Requirements = Reproduce the lines below word for word, beginning with the line containing "order: Rodentia" and continuing through the line containing "scientific name: Scopula marginepunctata".

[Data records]
>>>>>
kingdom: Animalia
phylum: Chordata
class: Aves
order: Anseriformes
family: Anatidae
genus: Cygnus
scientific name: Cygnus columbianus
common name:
<<<<<
>>>>>
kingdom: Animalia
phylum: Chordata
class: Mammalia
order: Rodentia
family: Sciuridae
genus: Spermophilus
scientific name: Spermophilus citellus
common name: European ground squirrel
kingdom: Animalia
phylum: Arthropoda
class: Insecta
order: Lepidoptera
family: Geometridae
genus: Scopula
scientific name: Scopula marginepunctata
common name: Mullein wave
<<<<<
>>>>>
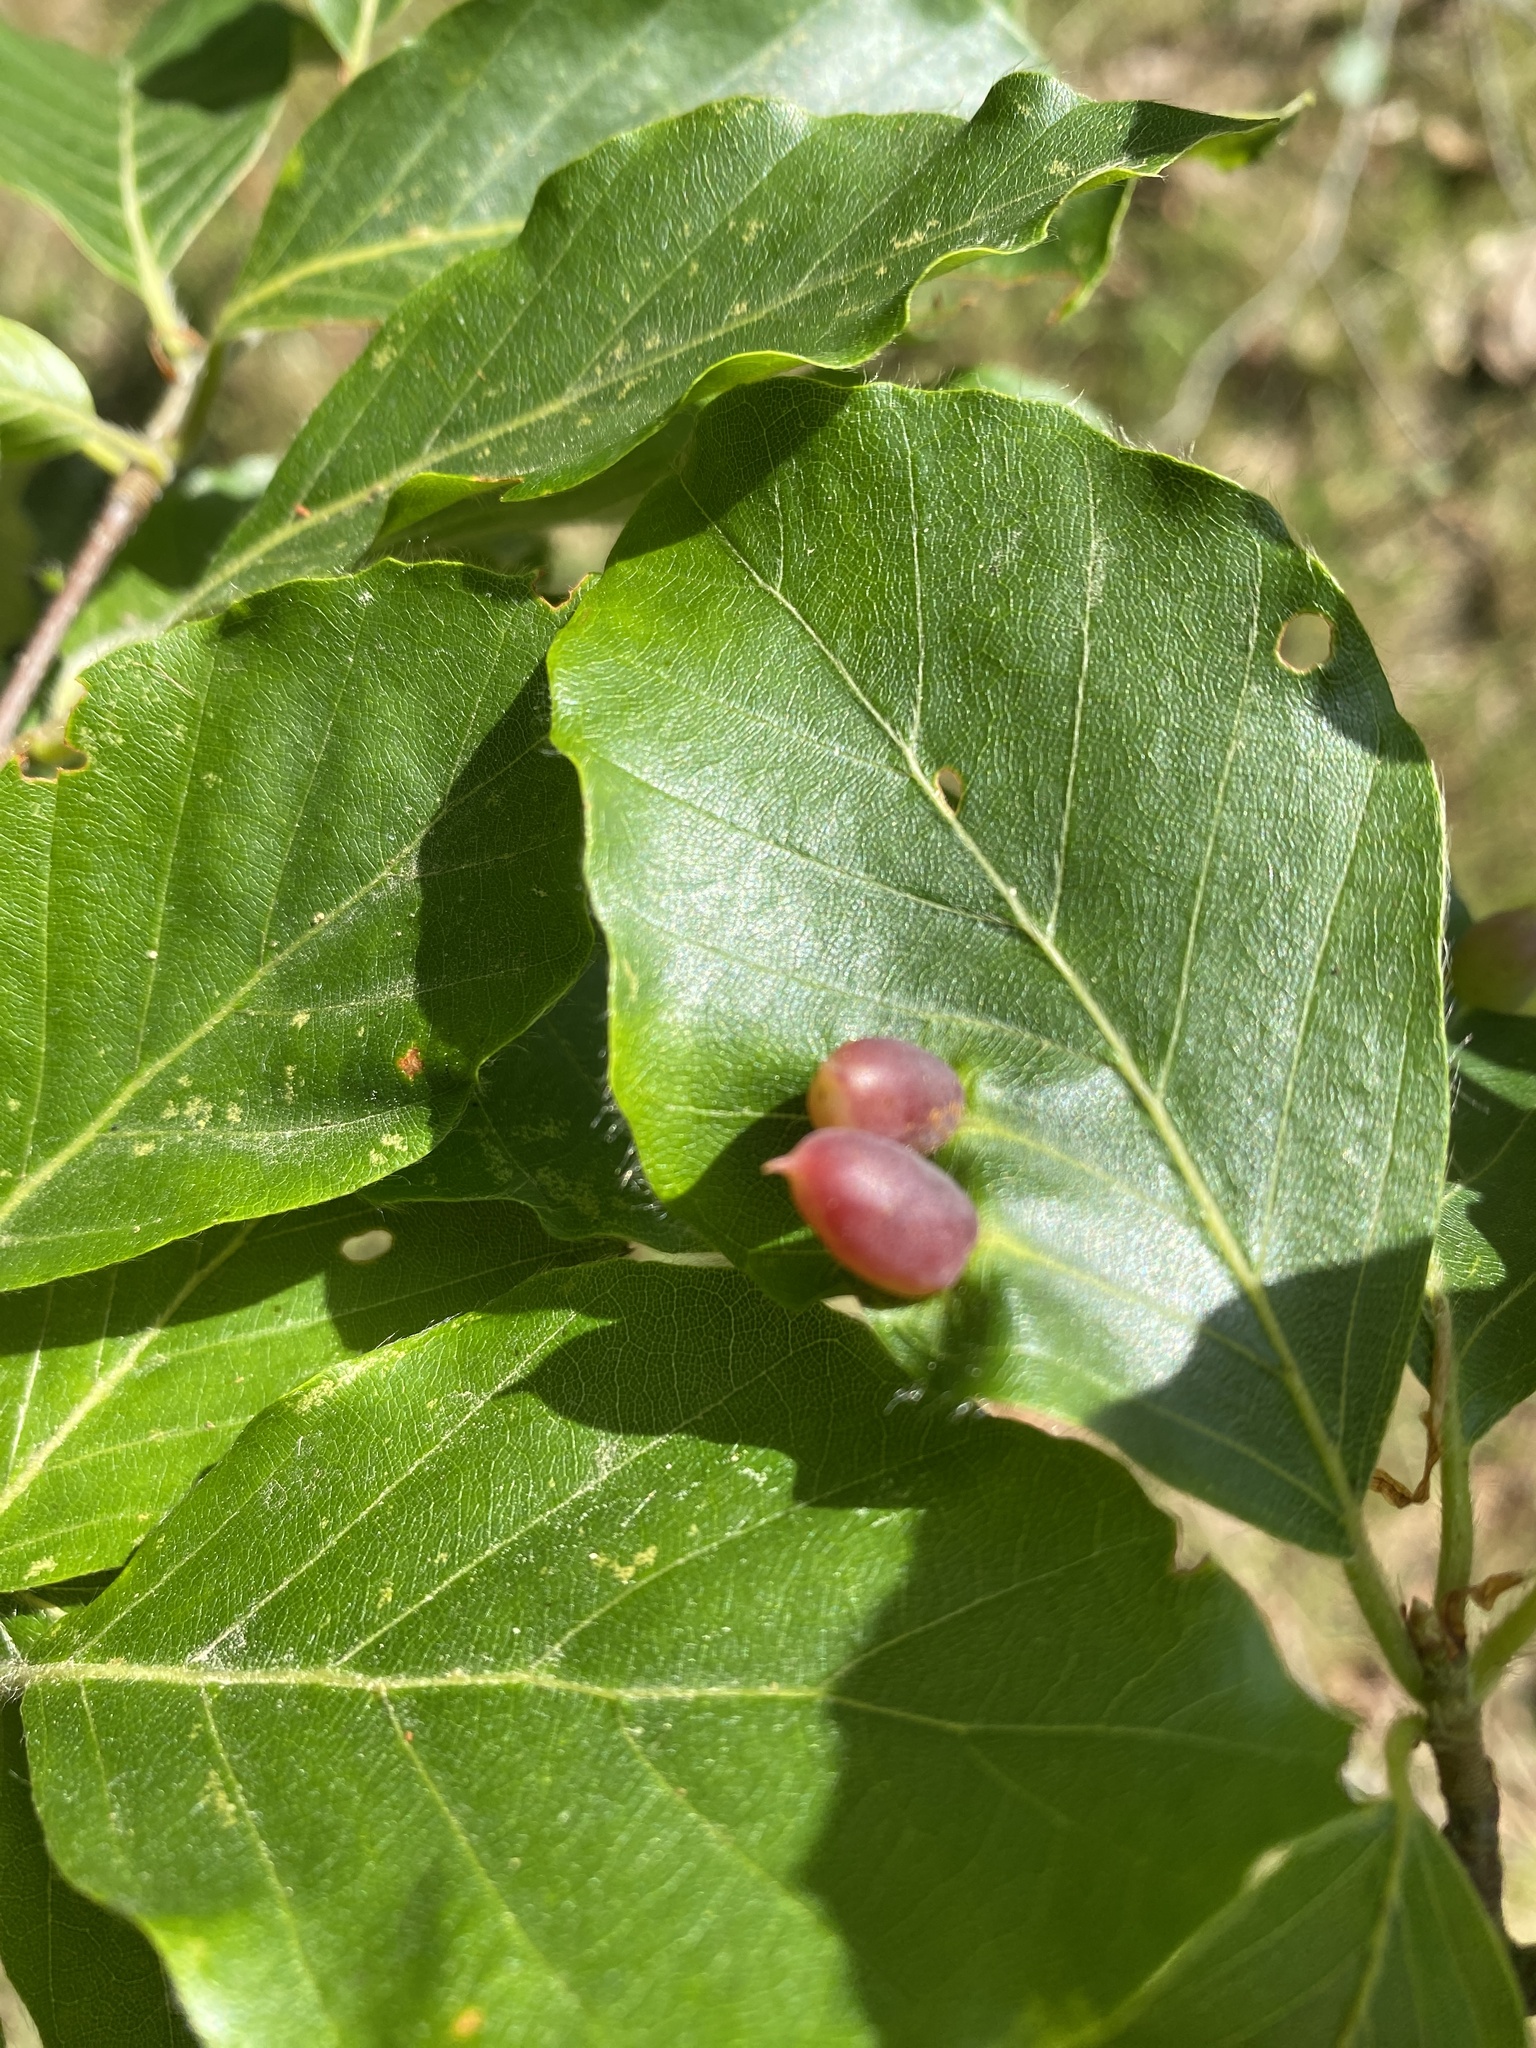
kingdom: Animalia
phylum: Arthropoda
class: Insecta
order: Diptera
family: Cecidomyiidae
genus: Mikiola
<<<<<
Response =
order: Rodentia
family: Sciuridae
genus: Spermophilus
scientific name: Spermophilus citellus
common name: European ground squirrel
kingdom: Animalia
phylum: Arthropoda
class: Insecta
order: Lepidoptera
family: Geometridae
genus: Scopula
scientific name: Scopula marginepunctata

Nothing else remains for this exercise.